Escrow—a party outside of the buyer and seller that holds onto funds until notified that the transaction can officially take place. This may be used when there are conditions that must be met before the transaction, but the other party needs the reassurance that the money is there.

Amortization—a method of loan payment where the borrower must follow a payment schedule. The initial period of this schedule will primarily focus on repaying the interest first.

Underwriting—this is when lenders will take a close look at the financial risk of lending to a buyer and determining the right characteristics for the loan. The lender will also look at appraising value of the house in regards to future collateral. The borrower will have to pay an underwriting fee for these services and for verifying data from the borrower’s application.

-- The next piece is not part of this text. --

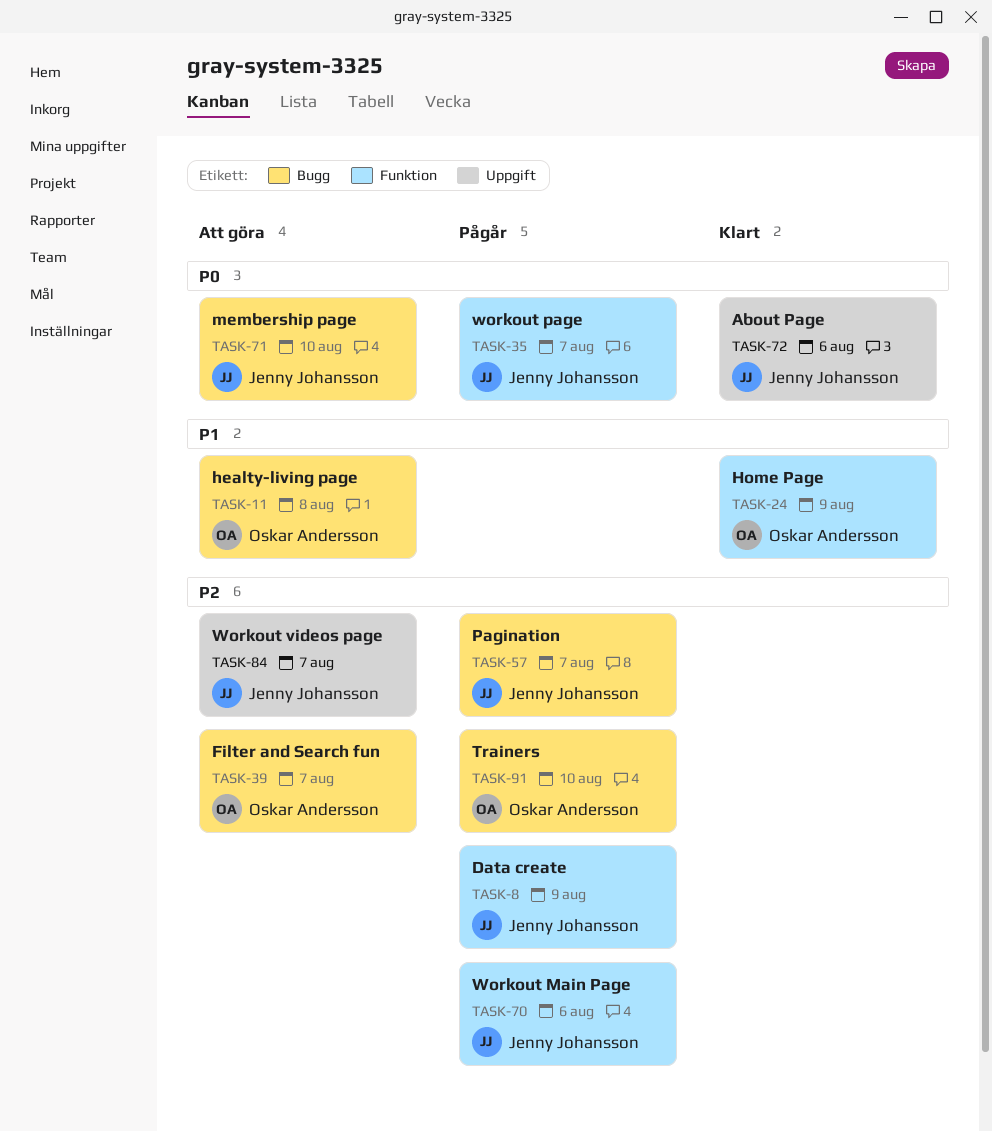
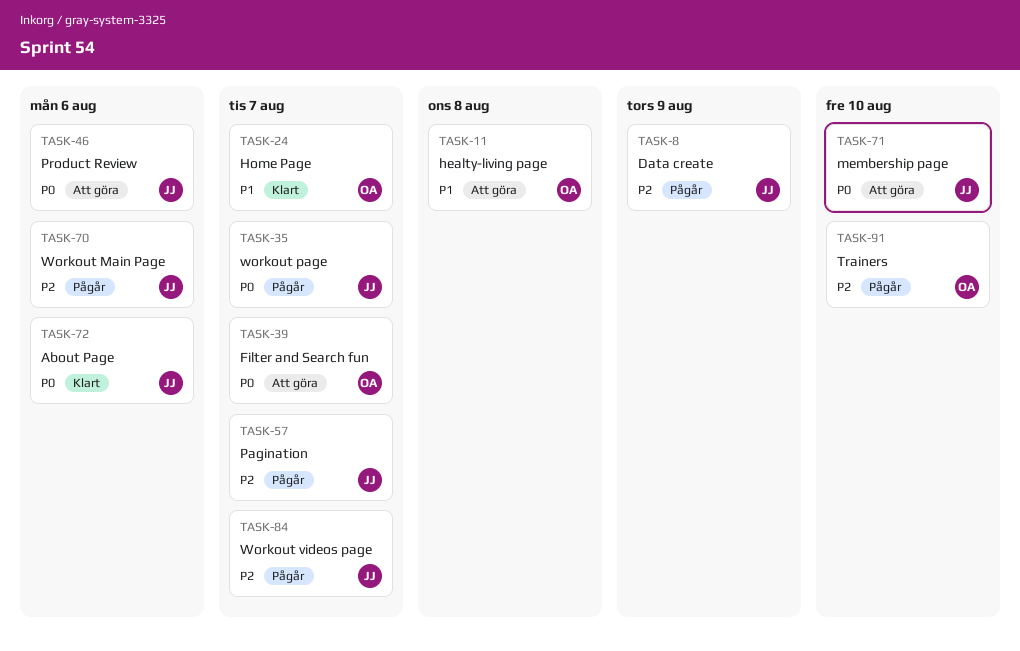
TASK-24, due: Aug 9 -> Aug 7
TASK-39, priority: P2 -> P0
TASK-46: none -> present
TASK-84, status: Att göra -> Pågår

FHA—the Federal Housing Administration, which offers mortgage insurance from approved lenders. This is called an FHA insured loan.

Agency disclosure—during a real estate transaction, the requirement for agents to be upfront concerning who they are representing. Different states will have different laws determining at which point in the process this must be disclosed.

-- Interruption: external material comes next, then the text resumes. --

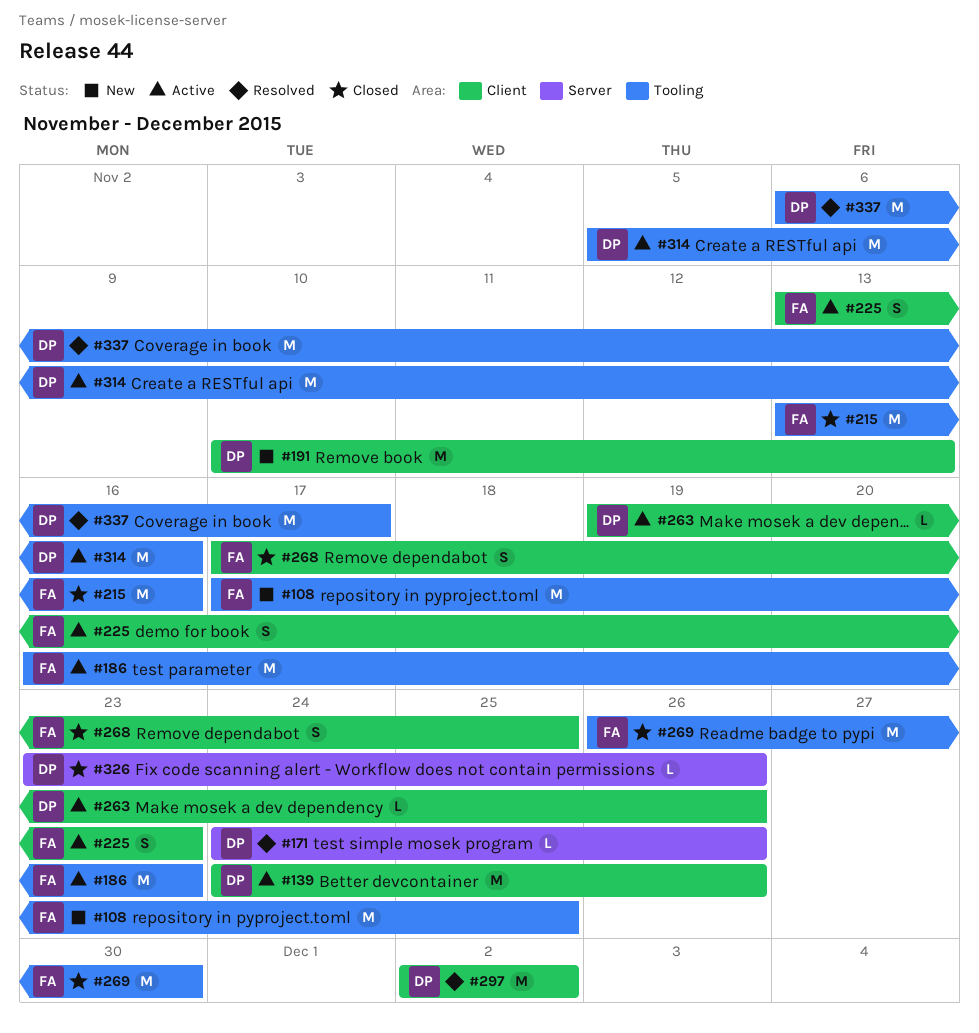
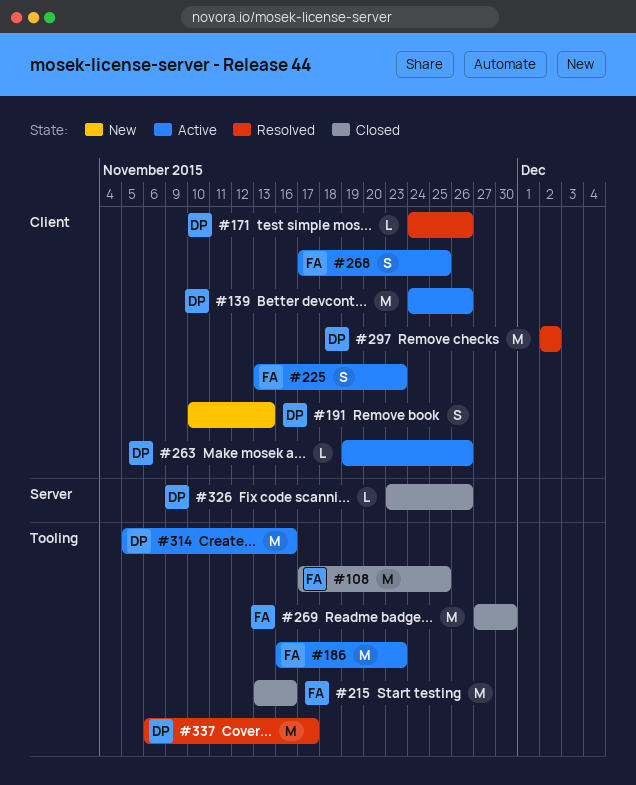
#108, status: New -> Closed
#171, label: Server -> Client
#191, estimate: M -> S
#268, status: Closed -> Active
#269, start: Nov 26 -> Nov 27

Upgrades—an option to improve a feature of the home. When looking at home features, if there is a weak spot that is not just a quick fix, then the seller will often offer an upgrade as part of the package.
Decorating allowance—similar to upgrades, a decorating allowance is an agreement that money will be offered by the seller for redecorating. This is often held in escrow, and is typically negotiated along with all the other terms of the purchase agreement.

Encroachment—this is a structure on a neighboring property, such as a fence, that extends over the boundary lines. This is a common concern for potential buyers, as the previous owners may have agreed to the encroachment (Letting tree branches extend over the fence because they thought it was pretty, for example.) didn’t notice, or did notice but didn’t say anything.